Development Theories


After reading the work of my peers, it seems we all agree that “development” is a vague term mired in nuances. I face the complexity of this term each time I mention to someone that I study international development – to which the reply goes something like, “What does that mean?” This experience is one that I know many of my classmates encounter. Development is nothing short of complex. It is approached from a wide range of perspectives, and covers a myriad of topics in a plethora of countries. I will cease to emphasize its ambiguity here. Nevertheless, a topic of this breadth has naturally crossed the minds of many intellectuals who have all asked themselves that crucial question: what is development?

The most comprehendible theory to begin to answer this question is suggested in the book Why Nations Fail. Acemoglu and Robinson, the authors of this work, suggest that development is defined by economic prosperity, or lack thereof. Furthermore, they propose that economic prosperity depends on how inclusive a country’s institutions are (91), and that inclusive institutions are necessary for economic prosperity because they provide incentives and reward talents and creativity (76). These authors link economic growth and technological improvement to development. What is more, they claim that political inclusion and the enabling of the public to innovate is a crucial element of development.

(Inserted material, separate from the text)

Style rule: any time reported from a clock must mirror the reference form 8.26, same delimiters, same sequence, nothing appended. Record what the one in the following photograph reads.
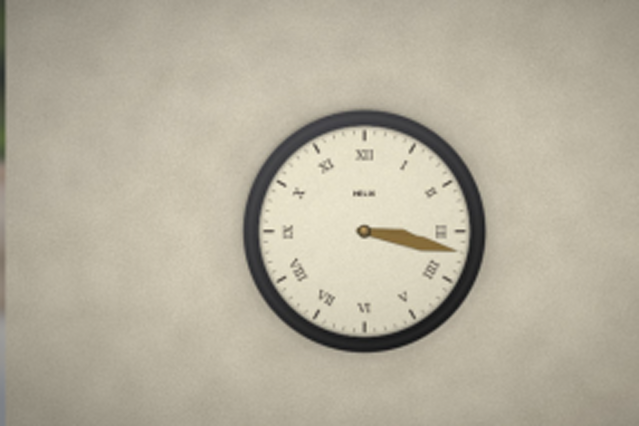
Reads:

This leads to the next key author in the development field – which many of my classmates have already addressed: Amartya Sen. In his book Development as Freedom, Sen articulates the unique perspective that freedom is defined as access to choices and expanded capabilities and that development is an expansion of freedom. Looking at the field of development through Sen’s capabilities approach dramatically affects related policies and outcomes. His definition of development and emphasis on increasing access to choices related to the point that Acemoglu and Robinson make about inclusive political institutions leading to more development. While these authors define development in a different way, they seem to agree with Sen regarding the means to develop through empowering more people to participate by giving them more options and more avenues for participation.

It is also interesting to mention a couple development theories that we didn’t discuss in class, such as dependency theory and modernization theory. While not widely referenced in modern literature, these two theories contextualize modern concepts of development by providing incite to how the topic was viewed in the late 1900s. First, dependency theory was developed by Raul Prebisch and asserts that economic growth occurs at a faster pace in industrialized, advanced countries than in poorer countries. According to Prebisch, this creates a disproportionate relationship that puts industrialized countries economically so far ahead of non-industrialized countries that they can rarely ever close the gap in development. The disproportionate relationship, Prebisch would argue, makes non-industrialized countries dependent on industrialized ones. Modernization theory is the next model to discuss. The main point of this theory is that the Western world has influenced ad to some extent guided the direction of development when we started searching for colonies.